Merger control reform : What is going to change?

Workshop organised by Concurrences Review with Etienne Chantrel (Autorité de la concurrence), in partnership with White & Case and Advolis.

Yann Utzschneider

A reform of merger control was announced in October 2017, when the Competition Authority launched a public consultation. This consultation focused on three themes: the modification of the scope of merger control (existing control thresholds, potential new thresholds, new control procedures, etc.), the simplification of control procedures and the role of trustees in the commitments procedure.

Having studied the contribution of the 23 respondents, the Authority indicated that it did not accept the hypothesis of creating new control thresholds, but that it wished to consider the possibility of ex post merger control. A second consultation was launched at the same time as the Authority announced certain reform measures in its press release of 7 June 2018.

  • The scope of concentration control

Étienne Chantrel

Following the October 2017 consultation, a second consultation was launched by the Authority in June 2018. The interim conclusions of the first consultation help to guide the discussions.
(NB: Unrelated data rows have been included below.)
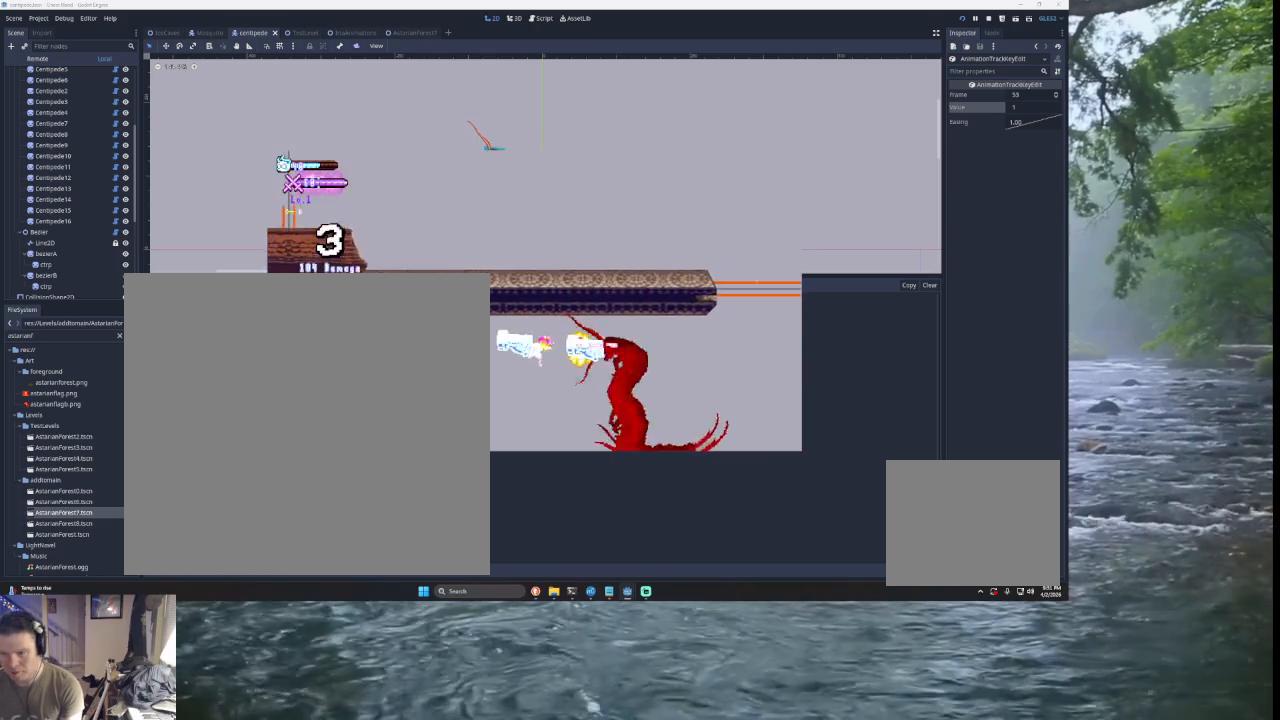
{"buttons": [], "left_stick": "left", "right_stick": "center", "events": [[67, "left_stick", "center"], [133, "CROSS", "up"], [133, "SQUARE", "up"], [167, "left_stick", "left"], [200, "TRIANGLE", "up"]]}
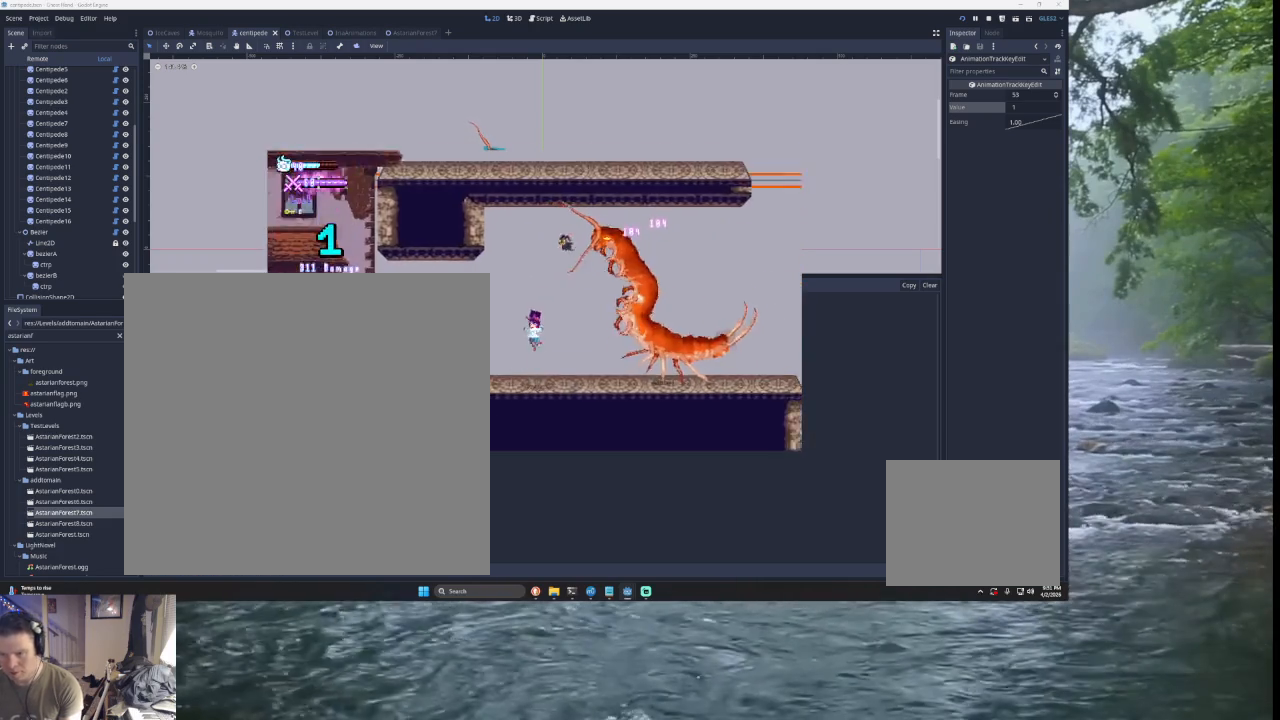
{"buttons": ["TRIANGLE"], "left_stick": "up-right", "right_stick": "center", "events": [[100, "left_stick", "center"], [167, "TRIANGLE", "down"], [233, "left_stick", "right"], [367, "TRIANGLE", "up"], [433, "TRIANGLE", "down"], [433, "left_stick", "up-right"]]}
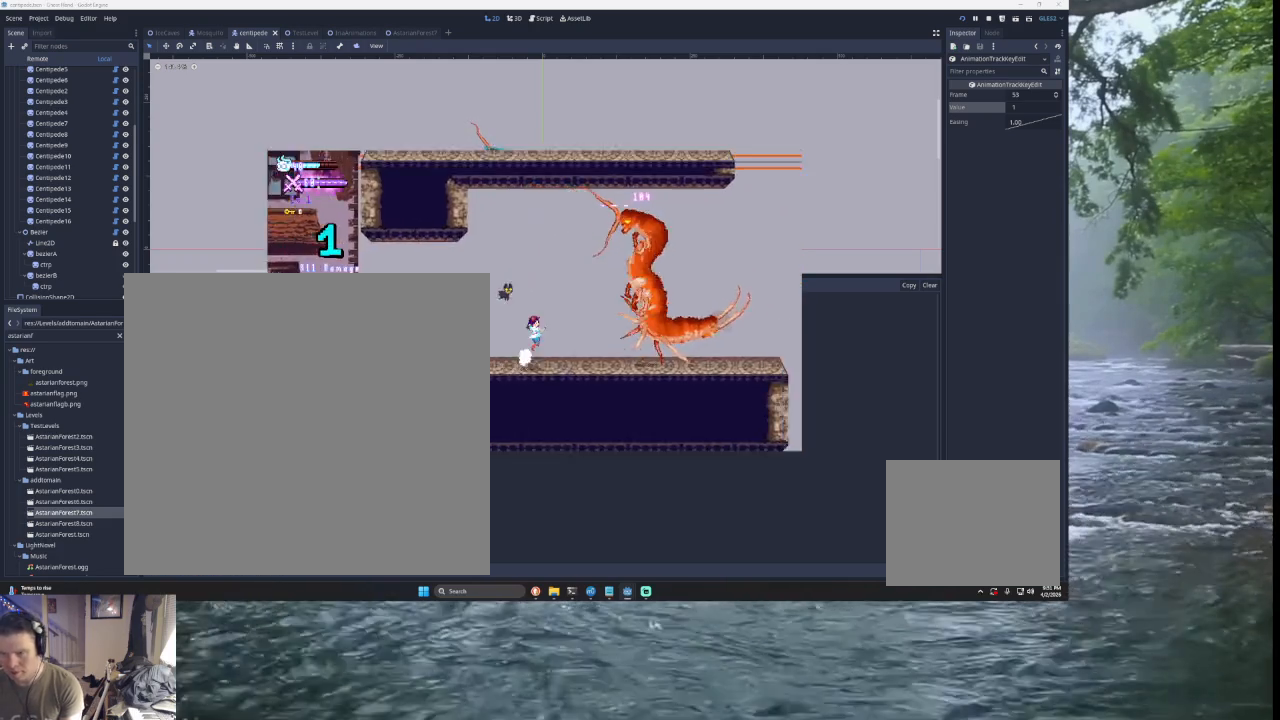
{"buttons": ["TRIANGLE"], "left_stick": "up", "right_stick": "center", "events": [[167, "left_stick", "up"], [200, "TRIANGLE", "up"], [233, "TRIANGLE", "down"], [333, "CROSS", "down"], [333, "SQUARE", "down"], [467, "CROSS", "up"], [500, "SQUARE", "up"]]}
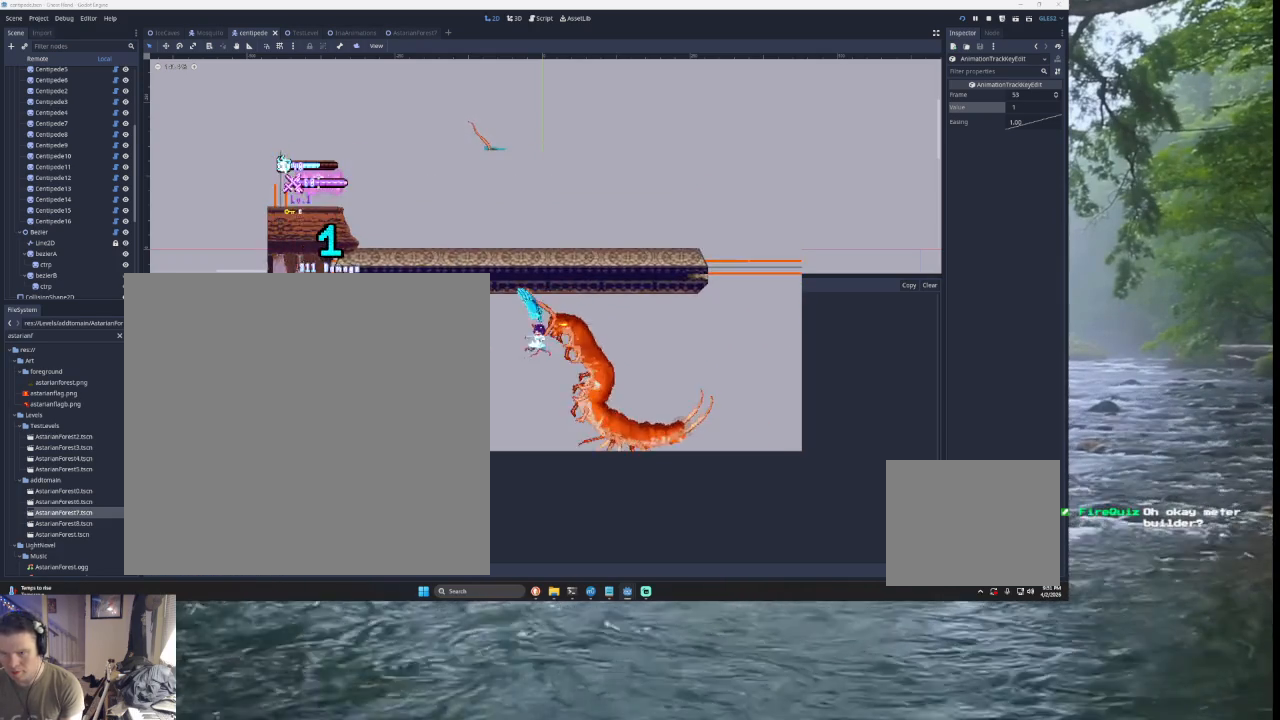
{"buttons": [], "left_stick": "left", "right_stick": "center", "events": [[33, "TRIANGLE", "up"], [67, "left_stick", "left"]]}
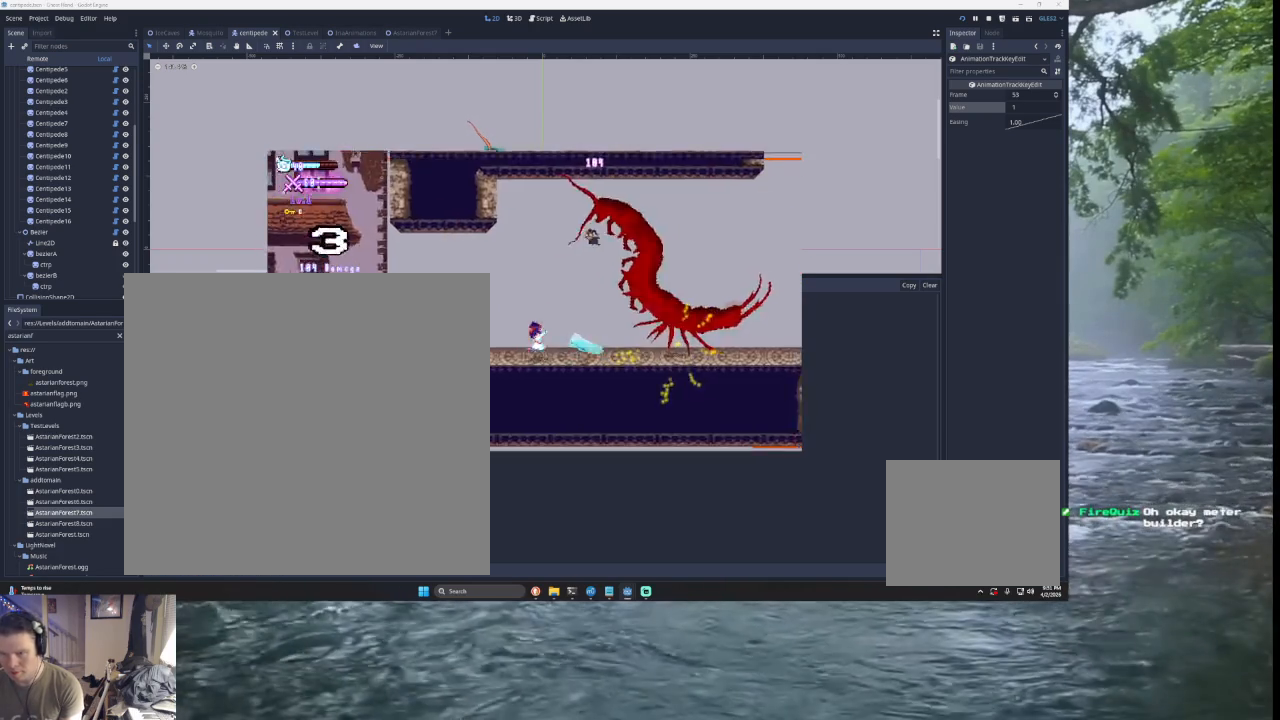
{"buttons": ["CROSS", "SQUARE", "TRIANGLE"], "left_stick": "up", "right_stick": "center", "events": [[67, "left_stick", "center"], [133, "TRIANGLE", "down"], [233, "left_stick", "right"], [367, "TRIANGLE", "up"], [400, "left_stick", "up-right"], [433, "TRIANGLE", "down"], [467, "SQUARE", "down"], [500, "CROSS", "down"], [500, "left_stick", "up"]]}
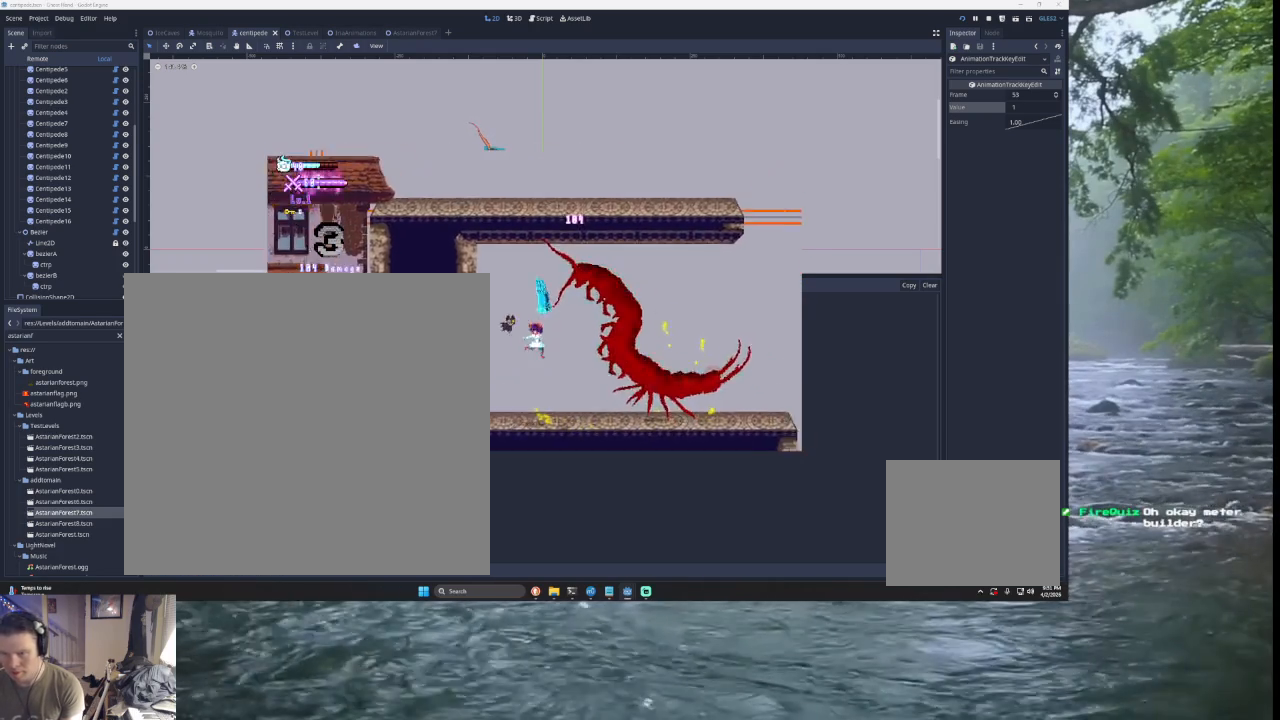
{"buttons": [], "left_stick": "left", "right_stick": "center", "events": [[200, "CROSS", "up"], [200, "left_stick", "center"], [233, "SQUARE", "up"], [300, "TRIANGLE", "up"], [300, "left_stick", "down"], [367, "left_stick", "down-left"], [467, "left_stick", "left"]]}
Discussions on the revision of the scope of merger control focus on the creation of new thresholds, including a transaction value threshold, and the introduction of ex-post control. The Authority has not retained the proposal to create new thresholds. The market share threshold, which exists in Spain, was abandoned in France in 2001 and there is no reason for the Authority to reinstate it. The transaction value threshold has had a strong echo in Europe: it was introduced in Germany and Austria and was referred to in the Commission’s consultation in 2017.

This additional threshold could be considered necessary to fill a "blind spot" in the control of centrations concerning structuring transactions for a certain market that do not exceed the turnover threshold, more specifically acquisitions of competitive start-ups. However, this proposal for an additional threshold has significant drawbacks. The Authority did not consider it to be an appropriate route at present for the French scheme. It prefers to explore the possibility of introducing ex-post control, which already exists in several European countries in various forms.

The Swedish model is the closest to the one envisaged by the Authority: this model includes a turnover threshold for ex ante control and the possibility of ex post control at the initiative of the Swedish authority or the parties. It is a targeted procedure which has resulted in ten to twenty decisions over the last two decades. While the threshold in terms of transaction value concerns only one type of transactions currently outside control, the specific case of transactions with low turnover and high transaction value, ex-post control would allow the scope to be extended to several types of concentrations raising competition concerns. It would require safeguards to ensure legal certainty, but this seems feasible in the light of international and historical examples: it should be noted that ex post control is the origin of merger control, particularly in North America.